Pull out each line of the listing that contains the string "pose", matching case exactly, and copy it in full.

** SUPPLIED MATERIAL follows **

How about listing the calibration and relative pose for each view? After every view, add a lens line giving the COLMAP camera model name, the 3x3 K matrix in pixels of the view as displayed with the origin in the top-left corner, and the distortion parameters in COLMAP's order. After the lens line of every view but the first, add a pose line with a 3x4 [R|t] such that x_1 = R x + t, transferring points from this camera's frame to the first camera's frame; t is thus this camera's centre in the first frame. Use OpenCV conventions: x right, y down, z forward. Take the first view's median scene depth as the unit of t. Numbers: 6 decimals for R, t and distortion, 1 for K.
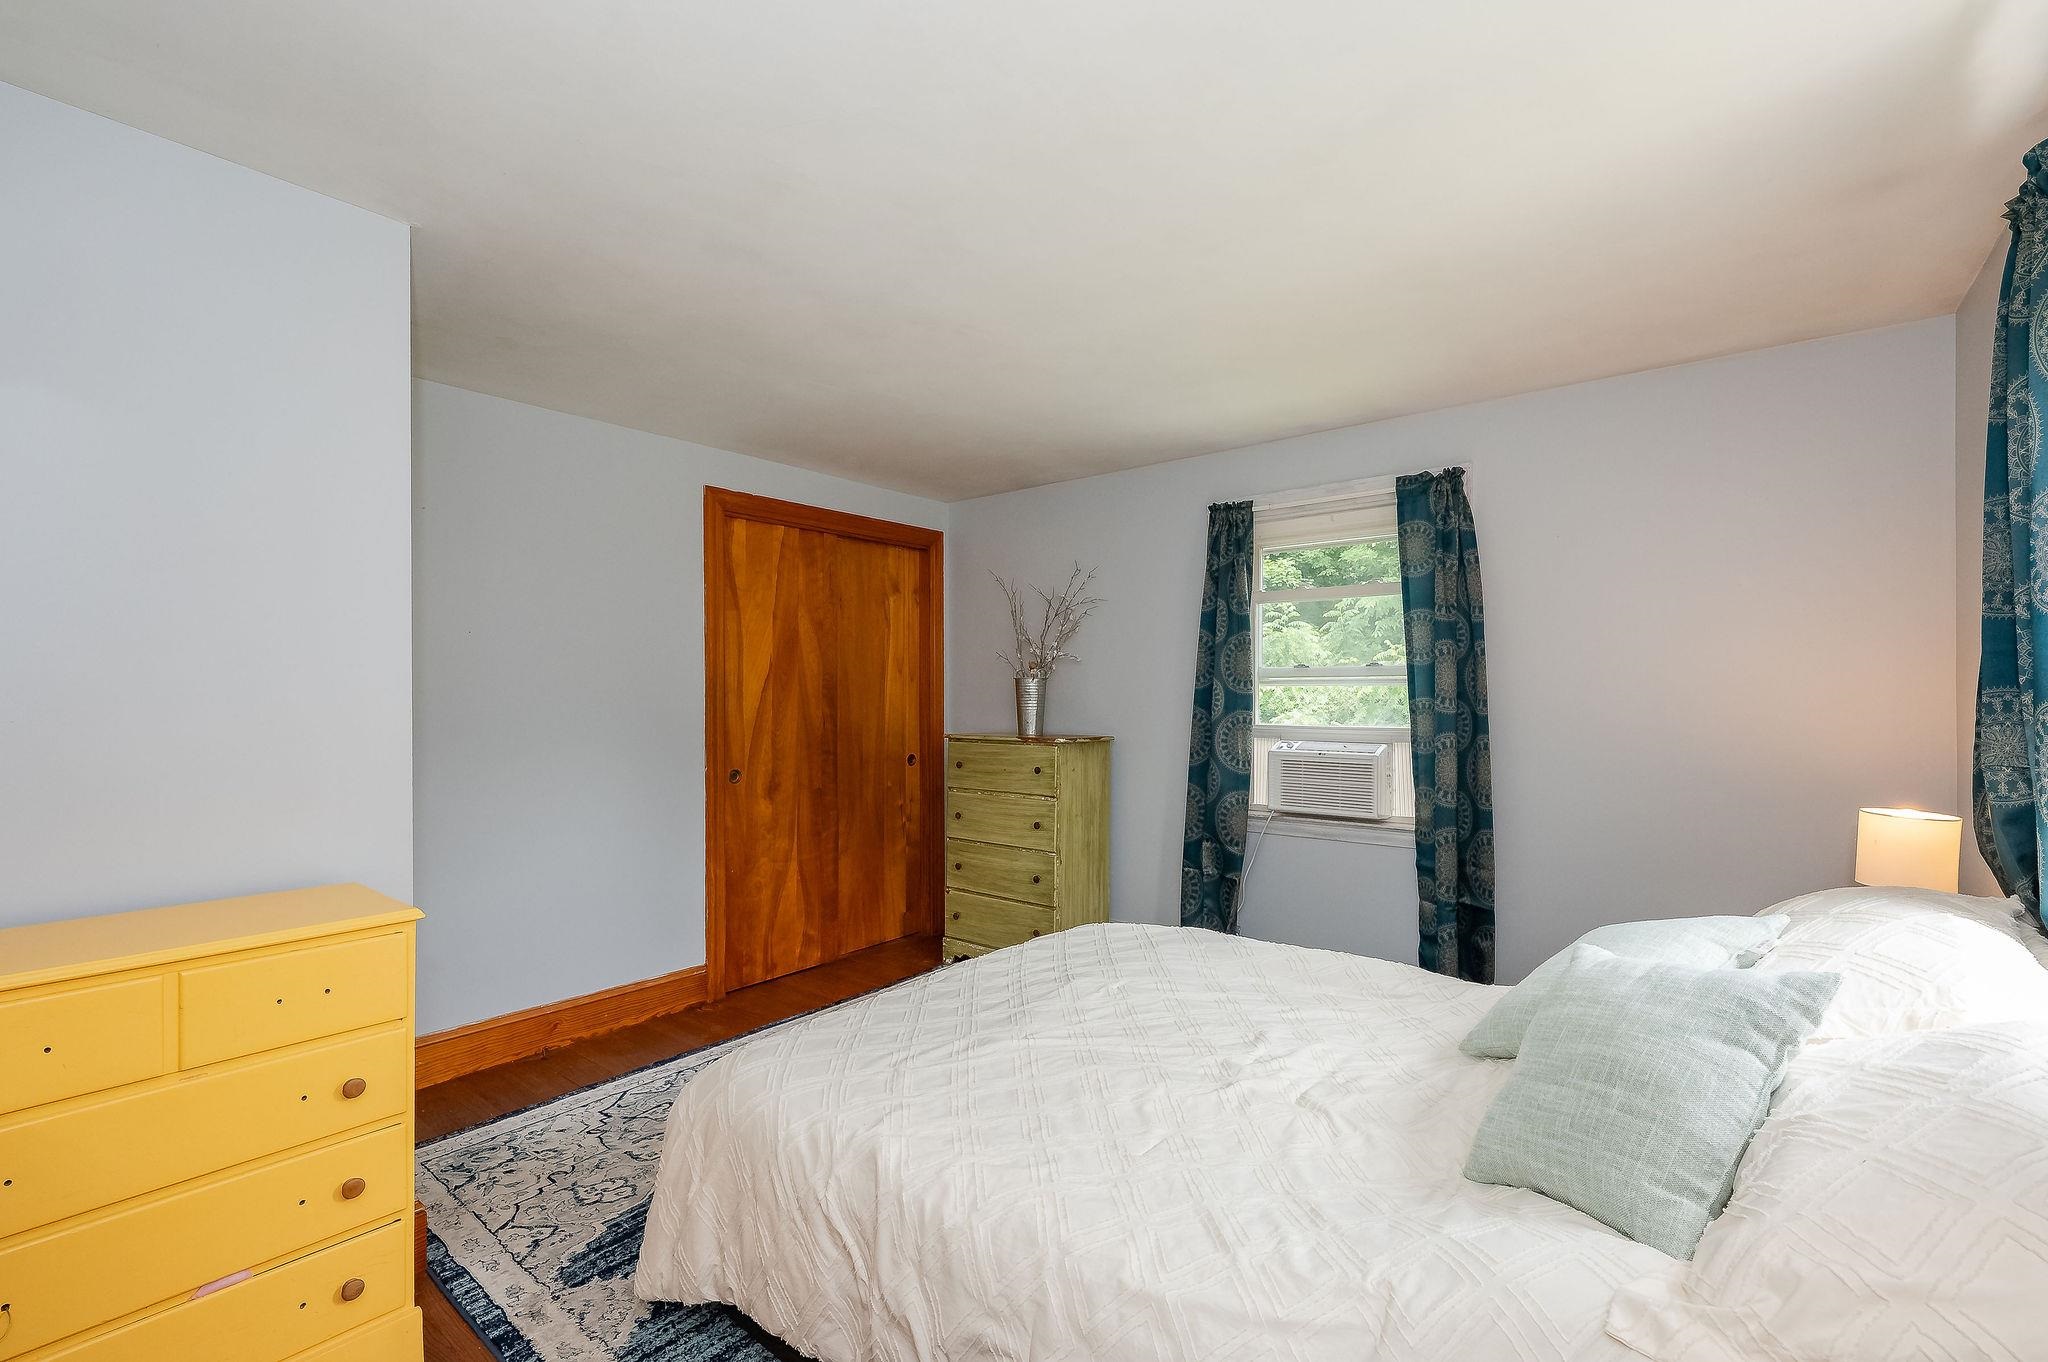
lens RADIAL K [[895.7, 0, 1024.0], [0, 895.7, 681.0], [0, 0, 1]] dist [-0.000333, -0.000036]
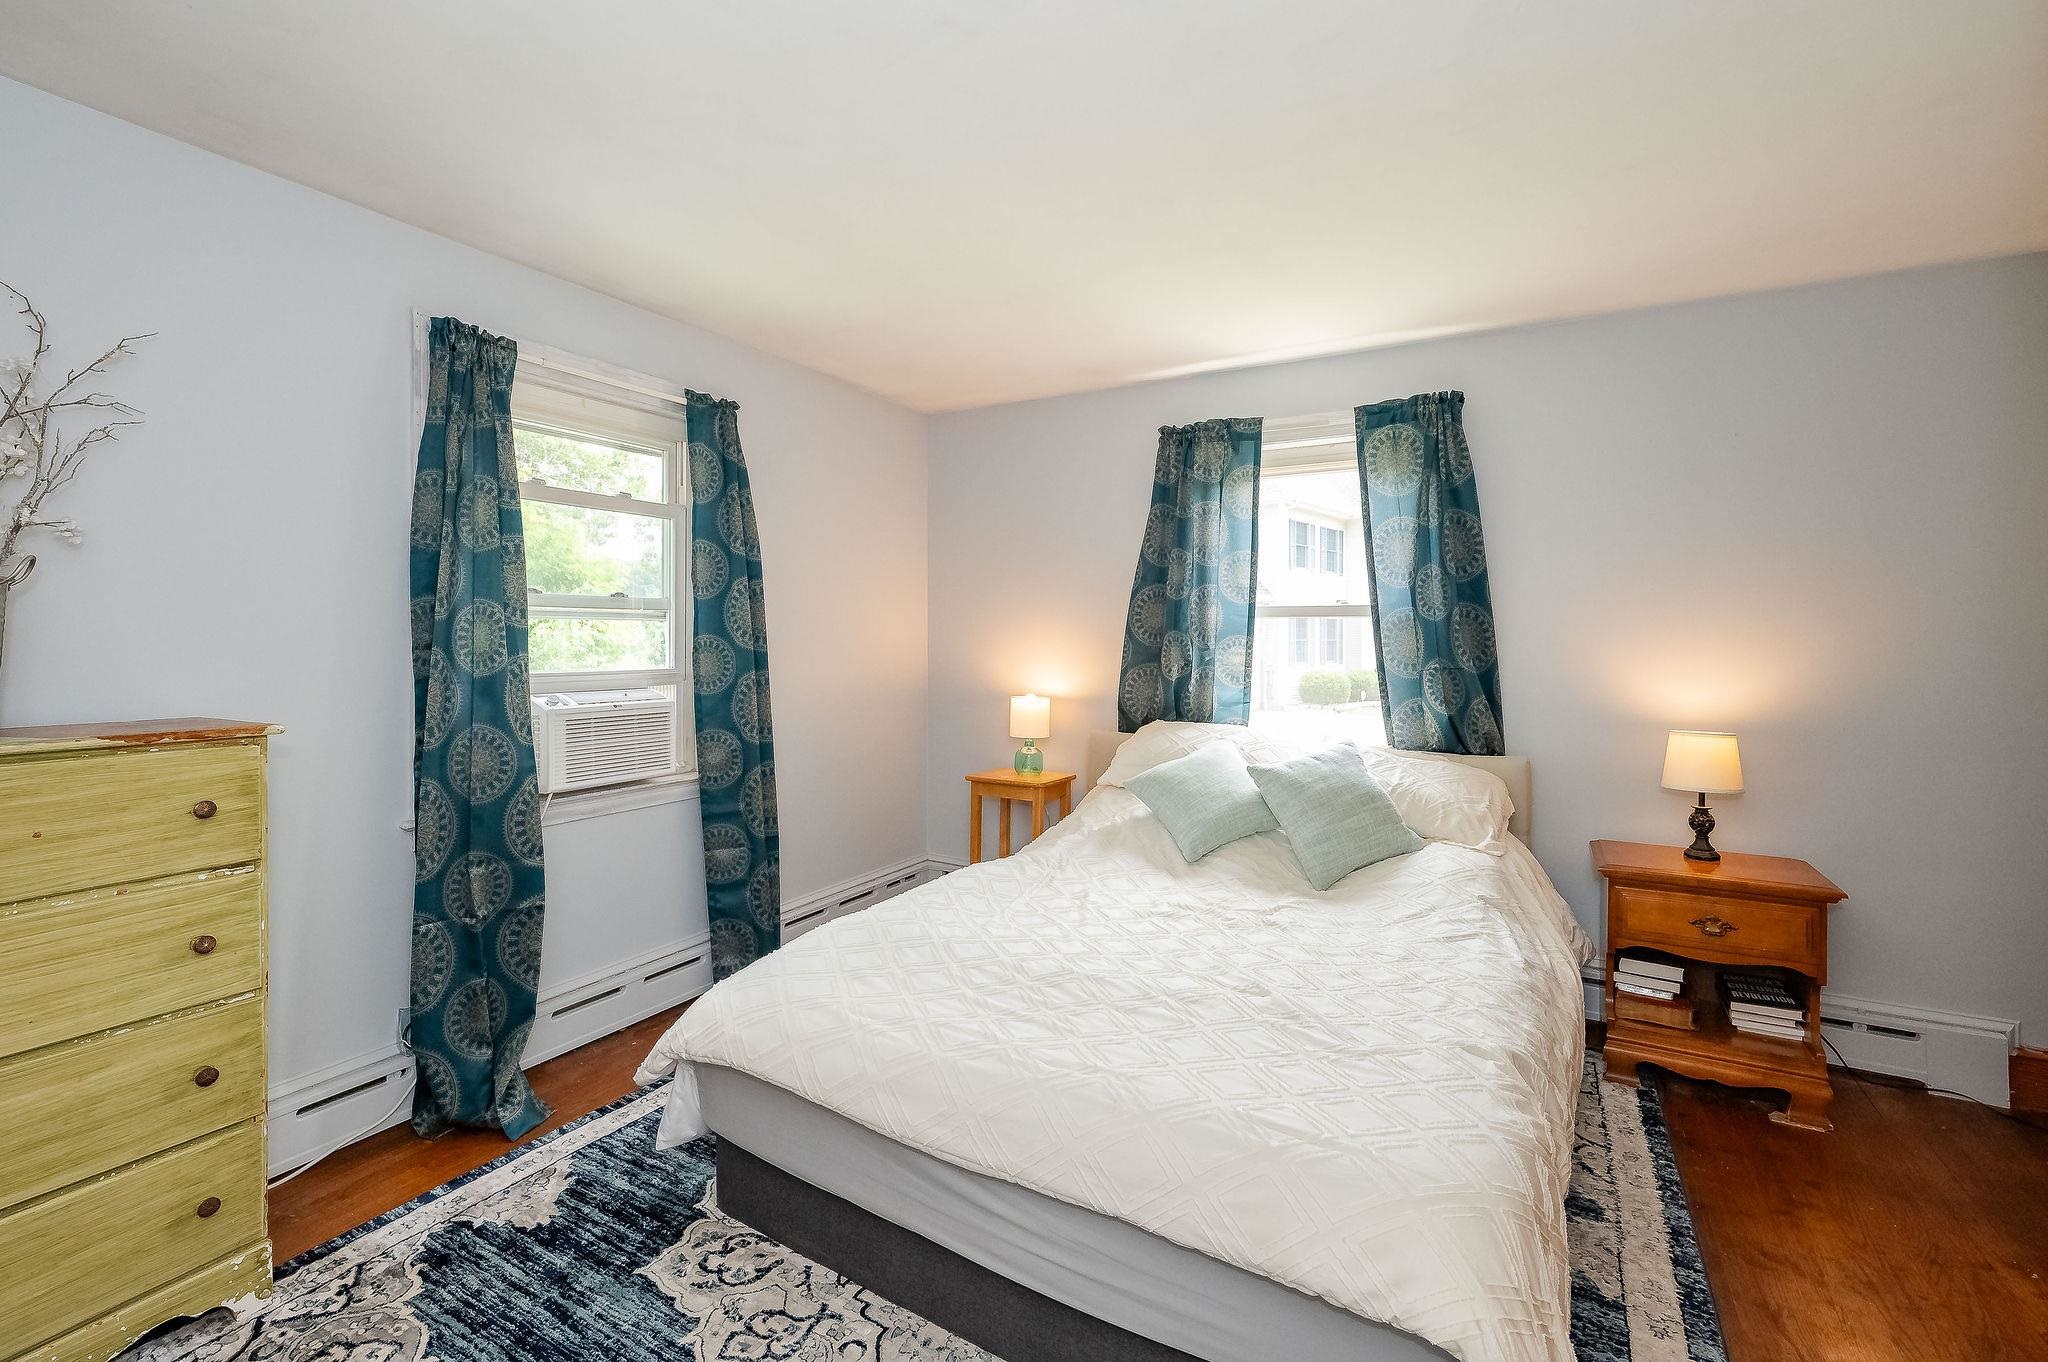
lens RADIAL K [[875.6, 0, 1024.5], [0, 875.6, 640.6], [0, 0, 1]] dist [-0.000693, -0.000177]
pose [[-0.148334, -0.002514, 0.988934, -0.457738], [-0.010393, 0.999946, 0.000983, 0.018769], [-0.988883, -0.010132, -0.148352, 0.724475]]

** End of SUPPLIED MATERIAL **

▸ **YOUR RESPONSE**
How about listing the calibration and relative pose for each view? After every view, add a lens line giving the COLMAP camera model name, the 3x3 K matrix in pixels of the view as displayed with the origin in the top-left corner, and the distortion parameters in COLMAP's order. After the lens line of every view but the first, add a pose line with a 3x4 [R|t] such that x_1 = R x + t, transferring points from this camera's frame to the first camera's frame; t is thus this camera's centre in the first frame. Use OpenCV conventions: x right, y down, z forward. Take the first view's median scene depth as the unit of t. Numbers: 6 decimals for R, t and distortion, 1 for K.
pose [[-0.148334, -0.002514, 0.988934, -0.457738], [-0.010393, 0.999946, 0.000983, 0.018769], [-0.988883, -0.010132, -0.148352, 0.724475]]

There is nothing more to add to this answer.